_Problems to work on_
a) In the passage on Ghana's economy, rewrite the part that begins at the words "Despite positive economic" and stops after "percent in 2011.", substituting "people" for "Ghanaians".
b) Answer these questions using the passage on Ghana's economy:
(i) By what percentage did remittances decline between December 2008 and January 2009?
(ii) How many Ghanaians were considered food insecure in 2014?
(iii) What was the prevalence of underweight in children under five in 2011?
c) Extend the passage on Ghana's economy with further text that picks up after its last sentence.

_Selected passage_
◇ ◇ ◇ ◇

Ghana - Economy
A large amount of remittances come in from Ghana’s extensive diaspora, much of which is invested in the booming property sector in the main cities. Remittances from overseas workers are economically important, and declined 30 percent between December 2008 and January 2009, double the median change over the four years 2005-2009. The drop in remittances caused layoffs in the banking sector as well as a dearth of foreign exchange available to the government.
Despite positive economic developments and poverty reduction, critical food security and nutrition challenges persist in Ghana, with the greatest burden in the three northern regions (Upper East, Upper West, and Northern Regions). As many as 1.2 million Ghanaians were considered food insecure in 2014, and chronic undernutrition, though decreasing in the past five years, still affects about one quarter of Ghanaian children under five. Ghana has also reduced the prevalence of underweight in children under five from 25 percent in 1998 to 13 percent in 2011.

◇ ◇ ◇ ◇

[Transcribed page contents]
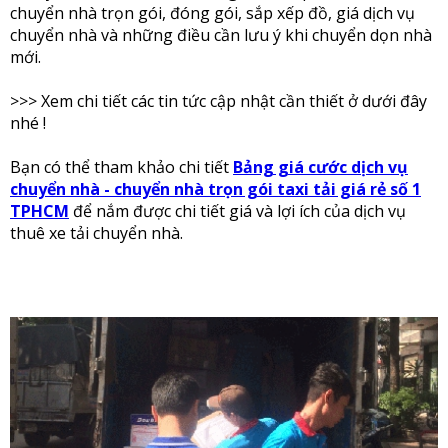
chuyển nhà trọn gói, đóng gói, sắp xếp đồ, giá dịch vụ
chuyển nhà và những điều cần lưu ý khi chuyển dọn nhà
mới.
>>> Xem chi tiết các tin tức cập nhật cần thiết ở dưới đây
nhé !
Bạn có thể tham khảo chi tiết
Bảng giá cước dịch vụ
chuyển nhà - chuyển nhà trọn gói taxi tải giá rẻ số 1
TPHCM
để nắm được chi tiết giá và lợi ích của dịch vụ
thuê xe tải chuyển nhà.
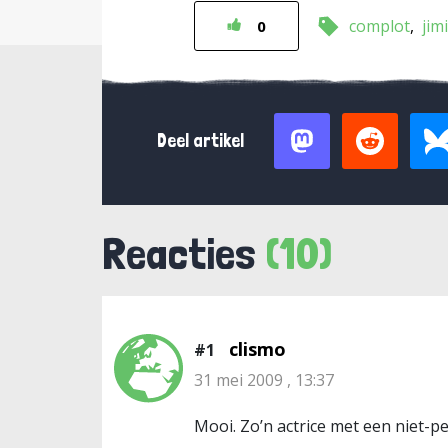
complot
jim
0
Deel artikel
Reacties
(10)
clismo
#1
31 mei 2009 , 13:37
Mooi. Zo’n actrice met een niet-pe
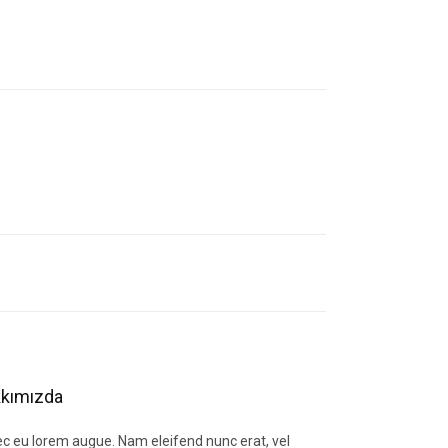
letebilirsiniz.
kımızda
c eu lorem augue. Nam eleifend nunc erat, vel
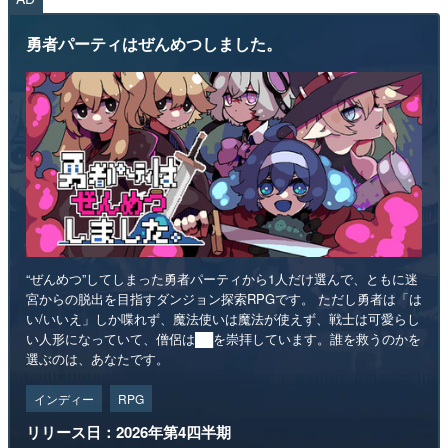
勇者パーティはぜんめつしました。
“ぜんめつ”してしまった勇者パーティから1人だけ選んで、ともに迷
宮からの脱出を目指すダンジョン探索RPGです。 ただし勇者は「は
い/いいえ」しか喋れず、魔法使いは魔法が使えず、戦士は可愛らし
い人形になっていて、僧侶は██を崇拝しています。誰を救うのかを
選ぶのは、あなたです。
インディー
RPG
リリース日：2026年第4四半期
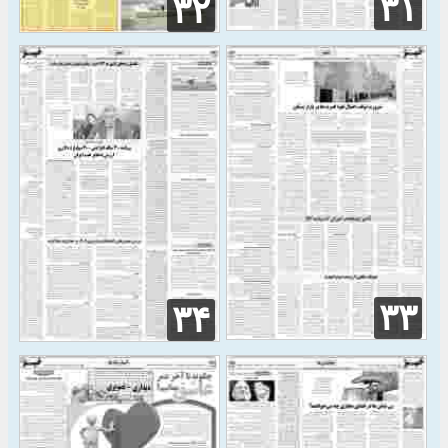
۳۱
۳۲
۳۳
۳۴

◇ ◇ ◇ ◇

_Solved problems_
a)
Despite positive economic developments and poverty reduction, critical food security and nutrition challenges persist in Ghana, with the greatest burden in the three northern regions (Upper East, Upper West, and Northern Regions). As many as 1.2 million people were considered food insecure in 2014, and chronic undernutrition, though decreasing in the past five years, still affects about one quarter of Ghanaian children under five. Ghana has also reduced the prevalence of underweight in children under five from 25 percent in 1998 to 13 percent in 2011.

b)
(i) 30 percent
(ii) As many as 1.2 million
(iii) 13 percent

c)
Until recently one of the fastest growing economies in the world, Ghana’s GDP growth rate slowed in 2015 to 3.9 percent. The country’s economy is highly dependent on the export of primary commodities such as gold, cocoa, and oil, and consequently remains vulnerable to potential slowdowns in the global economy and commodity price shocks. Attracting foreign direct investment (FDI) continues to be a stated priority for the Government of Ghana (GOG), given the urgent need to restore the country’s economic momentum and overcome an annual infrastructure funding gap of at least USD 1.5 billion.
Ghana suffered serious economic instability and decline from the mid-1960s through the early 1980s, with state control followed by a prolonged period of "muddling through" characterized by import substitution, a restrictive foreign exchange regime, quantitative restrictions on imports, price controls, and a major role for the state in production. The deterioration was reversed in 1983 by the adoption of a package of economic reforms, supported by the World Bank and the International Monetary Fund. Major components included liberalization of exchange rate policy, privatization, and reforms in fiscal, monetary, and trade policies.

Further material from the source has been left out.